Bring out your dead!
Critics of American public schools keep wanting to declare the death of public education, no matter how much we protest that we are still breathing:
Yes, it's that time again, when the test results mandated by NCLB come rolling over schools like a tsumani. And here's the shocker: about half the schools in our state did not make AYP.
The language of NCLB is laden with the pithiest of platitudes:
Standards must be kept high.
No student should drop out of school.
All children CAN learn. The question is, WILL they when society tells them it is useless and that they are passive recipients rather than active participants in the process? When society tells them that people who like to learn are nerds or dweebs or geeks, socially inept twitchy wallflowers?
Unfortunately, the standards usually are not kept high in service to the third statement. Or am I just grumpy?
All I've got to say is, I'm fine, really!
Labels: random thoughts
5 Comments:
I am glad to see that someone else has noticed the holistic problem of educational performance. I recall about a year or two ago seeing how in South Korea the entire country, from television shows to grocery stores to video games, dedicated time and energy to teaching all children their multiplication tables. If politicians want students to find their education relevant, then the entire culture has to make it relevant. Part of the problem is that it has become accepted that the argument for schools is more about being able to get a job than it is about becoming a certain reflective kind of person. As a result, the curriculum becomes too top heavy. Once you have mastered some basic skills, you are quite able to take on a service job or one requiring manual labor. The rest: reading Shakespeare, discussing the California Gold Rush of 1849, calculus, etc. are all pointless unless they are tied down to specific job requirements in a growing number of students’ minds.

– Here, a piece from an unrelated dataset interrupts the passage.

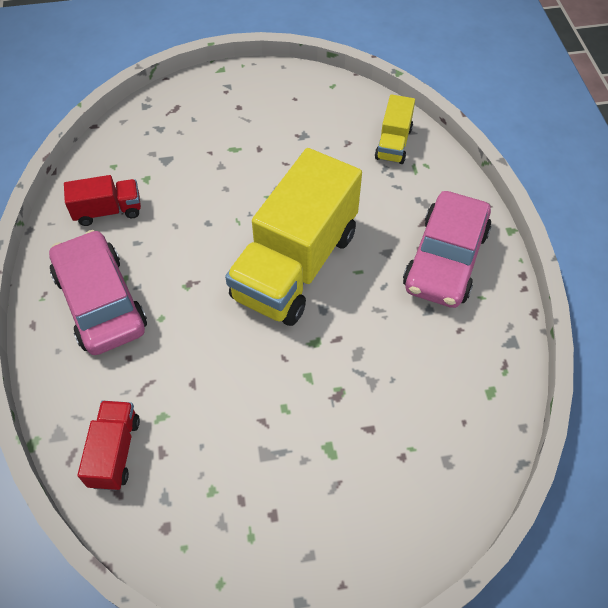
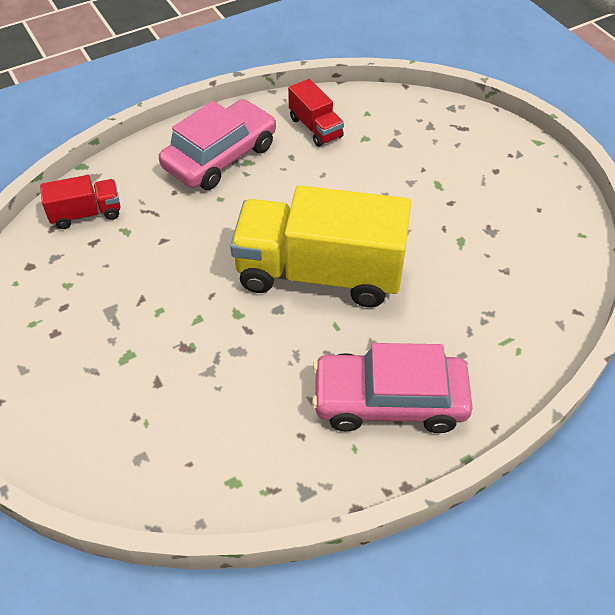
camera: 70 degrees right, 5 degrees down
(393, 143) = (531, 311): yellow truck -> none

It's often other children who tell them that "acting smart" is uncool, unhip-I've even heard a black child taunted for "acting too white".
This comment has been removed by the author.
You have every right to be grumpy, as do all of us who labor under the platitudes of NCLB and others that are thrown our way.
The testing demon does not seem to be going away. For many, it is a bitter pill to chew on while waiting retirement. For the rest of us, as we should have been taught in Ed. classes, and for survivals sake, we learn to be flexible. We just keep bending and bending and bending.....some do break, others just outbend Gumby and Pokey.
If this sounds a bit weird, whale, I'm tired. Of lots of things. But I have a job teaching and every day, I do my best to teach my students. Such is life.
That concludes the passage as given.